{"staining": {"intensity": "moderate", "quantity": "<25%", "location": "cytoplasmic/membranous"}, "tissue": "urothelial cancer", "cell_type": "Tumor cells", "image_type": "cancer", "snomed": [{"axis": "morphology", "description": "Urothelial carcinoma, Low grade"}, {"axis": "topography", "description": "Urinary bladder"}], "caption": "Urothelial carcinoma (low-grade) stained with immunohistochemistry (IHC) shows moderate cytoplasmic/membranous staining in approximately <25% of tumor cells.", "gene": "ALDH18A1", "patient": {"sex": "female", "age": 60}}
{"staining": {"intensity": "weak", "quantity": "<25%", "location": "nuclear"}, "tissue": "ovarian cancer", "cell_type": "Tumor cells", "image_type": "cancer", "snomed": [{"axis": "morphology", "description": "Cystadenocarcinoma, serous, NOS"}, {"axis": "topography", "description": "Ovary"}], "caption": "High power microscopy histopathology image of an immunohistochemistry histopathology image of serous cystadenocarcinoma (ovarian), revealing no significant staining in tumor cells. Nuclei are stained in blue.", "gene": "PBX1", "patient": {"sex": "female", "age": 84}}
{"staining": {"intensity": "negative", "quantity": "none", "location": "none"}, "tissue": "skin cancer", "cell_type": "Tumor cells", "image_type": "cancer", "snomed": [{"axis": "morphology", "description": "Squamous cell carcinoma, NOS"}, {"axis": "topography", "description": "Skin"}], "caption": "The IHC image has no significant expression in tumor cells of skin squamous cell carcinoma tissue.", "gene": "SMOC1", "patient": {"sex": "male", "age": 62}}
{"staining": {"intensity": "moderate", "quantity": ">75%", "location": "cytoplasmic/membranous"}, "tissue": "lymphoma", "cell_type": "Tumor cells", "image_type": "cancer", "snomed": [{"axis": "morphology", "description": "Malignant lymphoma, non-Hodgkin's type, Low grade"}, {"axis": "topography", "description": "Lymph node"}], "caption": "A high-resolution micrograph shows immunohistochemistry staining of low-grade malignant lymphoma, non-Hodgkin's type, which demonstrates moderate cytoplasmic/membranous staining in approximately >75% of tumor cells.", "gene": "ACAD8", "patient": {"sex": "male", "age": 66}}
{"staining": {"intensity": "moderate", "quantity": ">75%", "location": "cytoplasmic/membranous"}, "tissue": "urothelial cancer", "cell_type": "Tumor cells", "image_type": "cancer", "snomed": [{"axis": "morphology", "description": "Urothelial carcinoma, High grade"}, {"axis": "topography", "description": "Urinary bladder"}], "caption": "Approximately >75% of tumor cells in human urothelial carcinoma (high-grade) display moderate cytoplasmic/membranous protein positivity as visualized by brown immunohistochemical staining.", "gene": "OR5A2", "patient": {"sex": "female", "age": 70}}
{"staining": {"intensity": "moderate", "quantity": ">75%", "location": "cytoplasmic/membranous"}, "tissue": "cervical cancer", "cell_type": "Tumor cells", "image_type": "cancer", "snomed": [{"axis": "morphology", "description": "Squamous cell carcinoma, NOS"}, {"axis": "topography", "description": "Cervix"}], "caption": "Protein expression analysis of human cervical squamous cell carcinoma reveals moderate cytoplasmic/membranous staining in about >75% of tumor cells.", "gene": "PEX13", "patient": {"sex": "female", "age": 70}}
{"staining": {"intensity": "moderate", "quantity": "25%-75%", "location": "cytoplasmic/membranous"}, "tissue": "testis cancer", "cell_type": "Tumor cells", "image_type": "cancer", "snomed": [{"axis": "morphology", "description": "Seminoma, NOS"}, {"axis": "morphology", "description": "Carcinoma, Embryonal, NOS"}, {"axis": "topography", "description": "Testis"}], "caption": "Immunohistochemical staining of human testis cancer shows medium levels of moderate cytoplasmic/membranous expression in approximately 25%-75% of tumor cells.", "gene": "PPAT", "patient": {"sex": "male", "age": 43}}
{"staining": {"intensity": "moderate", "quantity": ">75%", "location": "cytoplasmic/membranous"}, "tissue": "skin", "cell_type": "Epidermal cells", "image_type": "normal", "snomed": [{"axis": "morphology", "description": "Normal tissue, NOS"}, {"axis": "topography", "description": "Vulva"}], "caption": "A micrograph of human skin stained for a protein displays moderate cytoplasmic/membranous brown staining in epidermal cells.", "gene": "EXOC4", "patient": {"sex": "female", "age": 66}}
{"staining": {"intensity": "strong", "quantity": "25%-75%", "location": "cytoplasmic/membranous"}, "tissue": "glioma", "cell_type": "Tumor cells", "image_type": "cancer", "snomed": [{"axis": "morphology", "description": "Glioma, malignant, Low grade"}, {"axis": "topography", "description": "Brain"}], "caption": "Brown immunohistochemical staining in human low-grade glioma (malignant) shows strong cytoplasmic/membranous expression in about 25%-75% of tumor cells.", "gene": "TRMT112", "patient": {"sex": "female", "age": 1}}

§

◆ Task
Copy every record verbatim.

◆ Written reply
{"staining": {"intensity": "moderate", "quantity": "<25%", "location": "cytoplasmic/membranous"}, "tissue": "urothelial cancer", "cell_type": "Tumor cells", "image_type": "cancer", "snomed": [{"axis": "morphology", "description": "Urothelial carcinoma, Low grade"}, {"axis": "topography", "description": "Urinary bladder"}], "caption": "Urothelial carcinoma (low-grade) stained with immunohistochemistry (IHC) shows moderate cytoplasmic/membranous staining in approximately <25% of tumor cells.", "gene": "ALDH18A1", "patient": {"sex": "female", "age": 60}}
{"staining": {"intensity": "weak", "quantity": "<25%", "location": "nuclear"}, "tissue": "ovarian cancer", "cell_type": "Tumor cells", "image_type": "cancer", "snomed": [{"axis": "morphology", "description": "Cystadenocarcinoma, serous, NOS"}, {"axis": "topography", "description": "Ovary"}], "caption": "High power microscopy histopathology image of an immunohistochemistry histopathology image of serous cystadenocarcinoma (ovarian), revealing no significant staining in tumor cells. Nuclei are stained in blue.", "gene": "PBX1", "patient": {"sex": "female", "age": 84}}
{"staining": {"intensity": "negative", "quantity": "none", "location": "none"}, "tissue": "skin cancer", "cell_type": "Tumor cells", "image_type": "cancer", "snomed": [{"axis": "morphology", "description": "Squamous cell carcinoma, NOS"}, {"axis": "topography", "description": "Skin"}], "caption": "The IHC image has no significant expression in tumor cells of skin squamous cell carcinoma tissue.", "gene": "SMOC1", "patient": {"sex": "male", "age": 62}}
{"staining": {"intensity": "moderate", "quantity": ">75%", "location": "cytoplasmic/membranous"}, "tissue": "lymphoma", "cell_type": "Tumor cells", "image_type": "cancer", "snomed": [{"axis": "morphology", "description": "Malignant lymphoma, non-Hodgkin's type, Low grade"}, {"axis": "topography", "description": "Lymph node"}], "caption": "A high-resolution micrograph shows immunohistochemistry staining of low-grade malignant lymphoma, non-Hodgkin's type, which demonstrates moderate cytoplasmic/membranous staining in approximately >75% of tumor cells.", "gene": "ACAD8", "patient": {"sex": "male", "age": 66}}
{"staining": {"intensity": "moderate", "quantity": ">75%", "location": "cytoplasmic/membranous"}, "tissue": "urothelial cancer", "cell_type": "Tumor cells", "image_type": "cancer", "snomed": [{"axis": "morphology", "description": "Urothelial carcinoma, High grade"}, {"axis": "topography", "description": "Urinary bladder"}], "caption": "Approximately >75% of tumor cells in human urothelial carcinoma (high-grade) display moderate cytoplasmic/membranous protein positivity as visualized by brown immunohistochemical staining.", "gene": "OR5A2", "patient": {"sex": "female", "age": 70}}
{"staining": {"intensity": "moderate", "quantity": ">75%", "location": "cytoplasmic/membranous"}, "tissue": "cervical cancer", "cell_type": "Tumor cells", "image_type": "cancer", "snomed": [{"axis": "morphology", "description": "Squamous cell carcinoma, NOS"}, {"axis": "topography", "description": "Cervix"}], "caption": "Protein expression analysis of human cervical squamous cell carcinoma reveals moderate cytoplasmic/membranous staining in about >75% of tumor cells.", "gene": "PEX13", "patient": {"sex": "female", "age": 70}}
{"staining": {"intensity": "moderate", "quantity": "25%-75%", "location": "cytoplasmic/membranous"}, "tissue": "testis cancer", "cell_type": "Tumor cells", "image_type": "cancer", "snomed": [{"axis": "morphology", "description": "Seminoma, NOS"}, {"axis": "morphology", "description": "Carcinoma, Embryonal, NOS"}, {"axis": "topography", "description": "Testis"}], "caption": "Immunohistochemical staining of human testis cancer shows medium levels of moderate cytoplasmic/membranous expression in approximately 25%-75% of tumor cells.", "gene": "PPAT", "patient": {"sex": "male", "age": 43}}
{"staining": {"intensity": "moderate", "quantity": ">75%", "location": "cytoplasmic/membranous"}, "tissue": "skin", "cell_type": "Epidermal cells", "image_type": "normal", "snomed": [{"axis": "morphology", "description": "Normal tissue, NOS"}, {"axis": "topography", "description": "Vulva"}], "caption": "A micrograph of human skin stained for a protein displays moderate cytoplasmic/membranous brown staining in epidermal cells.", "gene": "EXOC4", "patient": {"sex": "female", "age": 66}}
{"staining": {"intensity": "strong", "quantity": "25%-75%", "location": "cytoplasmic/membranous"}, "tissue": "glioma", "cell_type": "Tumor cells", "image_type": "cancer", "snomed": [{"axis": "morphology", "description": "Glioma, malignant, Low grade"}, {"axis": "topography", "description": "Brain"}], "caption": "Brown immunohistochemical staining in human low-grade glioma (malignant) shows strong cytoplasmic/membranous expression in about 25%-75% of tumor cells.", "gene": "TRMT112", "patient": {"sex": "female", "age": 1}}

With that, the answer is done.